Faut-il enregistrer les appels de démarchage en assurance ?
Oui, et le périmètre s'élargit le 11 août 2026. Dans sa version issue de l'ordonnance n° 2026-2 du 5 janvier 2026, l'article L. 112-2-2 du code des assurances impose aux distributeurs d'enregistrer, de conserver et de garantir la traçabilité de l'intégralité des communications téléphoniques intervenues avant la conclusion du contrat d'assurance, pendant une période de deux années. L'obligation n'est plus réservée aux contrats étrangers à l'activité professionnelle du souscripteur : elle vise tout appel passé en vue de conclure un contrat d'assurance, y compris auprès d'un professionnel. L'appelant doit en outre annoncer le but commercial de l'appel, le nom de l'assureur, et informer son interlocuteur de l'enregistrement.
Un dirigeant ou un artisan est-il un consommateur au sens de la loi ?
Cela dépend de la finalité de l'appel. S'il est contacté pour une assurance liée à son activité professionnelle, il est traité comme un professionnel et sort du champ de l'opt-in. S'il est démarché pour un contrat privé sans lien avec son métier, il redevient un consommateur et l'interdiction s'applique.

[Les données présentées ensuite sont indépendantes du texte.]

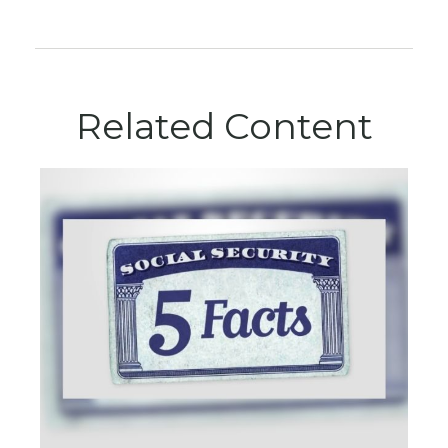
Related Content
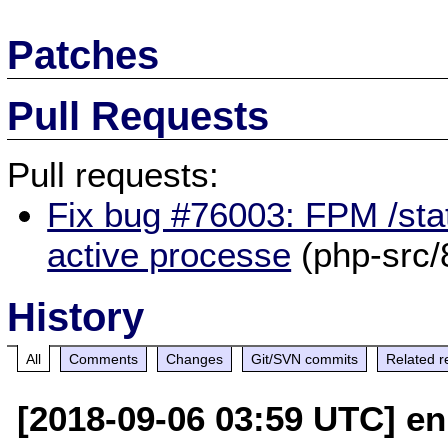
Patches
Pull Requests
Pull requests:
Fix bug #76003: FPM /sta
active processe
(php-src/
History
All
Comments
Changes
Git/SVN commits
Related r
[2018-09-06 03:59 UTC] en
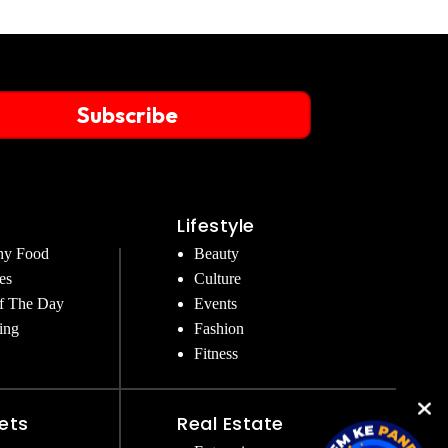
Subscribe
Lifestyle
hy Food
Beauty
es
Culture
f The Day
Events
ing
Fashion
Fitness
ets
Real Estate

C'est l'objet de la sollicitation qui tranche.
Sur quelle base légale RGPD peut-on appeler un professionnel ?
La CNIL admet que la prospection de professionnels repose sur l'intérêt légitime, prévu à l'article 6.1.f du RGPD, lorsque l'objet de la sollicitation est en rapport avec la profession de la personne démarchée. Vous devez informer la personne (articles 13 et 14), permettre une opposition simple et immédiate (article 21) et respecter des durées de conservation limitées.

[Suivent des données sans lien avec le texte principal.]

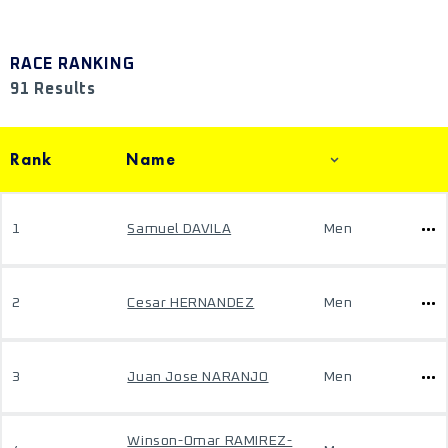
RACE RANKING
91 Results
Rank
Name
1
Samuel DAVILA
Men
2
Cesar HERNANDEZ
Men
3
Juan Jose NARANJO
Men
Winson-Omar RAMIREZ-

Quelles sanctions en cas de démarchage téléphonique non conforme ?
Le non-respect des règles d'encadrement du démarchage expose à une amende administrative pouvant atteindre 75 000 € pour une personne physique et 375 000 € pour une personne morale, au titre de l'article L. 242-16 du code de la consommation. S'y ajoutent, pour un courtier, les conséquences d'un contrôle de l'ACPR sur le respect de vos obligations professionnelles.
Quels sont les horaires autorisés pour le démarchage téléphonique ?

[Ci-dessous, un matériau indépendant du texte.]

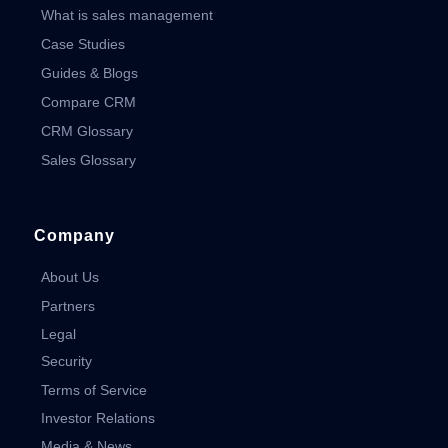
What is sales management
Case Studies
Guides & Blogs
Compare CRM
CRM Glossary
Sales Glossary
Company
About Us
Partners
Legal
Security
Terms of Service
Investor Relations
Media & News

Le décret n° 2022-1313 du 13 octobre 2022, en vigueur depuis le 1er mars 2023, n'autorise le démarchage téléphonique des consommateurs que du lundi au vendredi, de 10 h à 13 h et de 14 h à 20 h, hors jours fériés. Cet encadrement horaire vise les particuliers : les appels entre professionnels n'y sont pas soumis.
Cet article apporte une information générale sur le cadre du démarchage des professionnels et n'est ni un conseil juridique personnalisé, ni un conseil en assurance. Le cadre réglementaire 2026 évolue ; les obligations applicables dépendent de votre situation. Pour les cas particuliers, consultez un avocat spécialisé en distribution d'assurance ou en RGPD. Prospee est un éditeur de logiciel : la responsabilité de votre démarchage, de votre devoir de conseil et de votre immatriculation ORIAS vous appartient.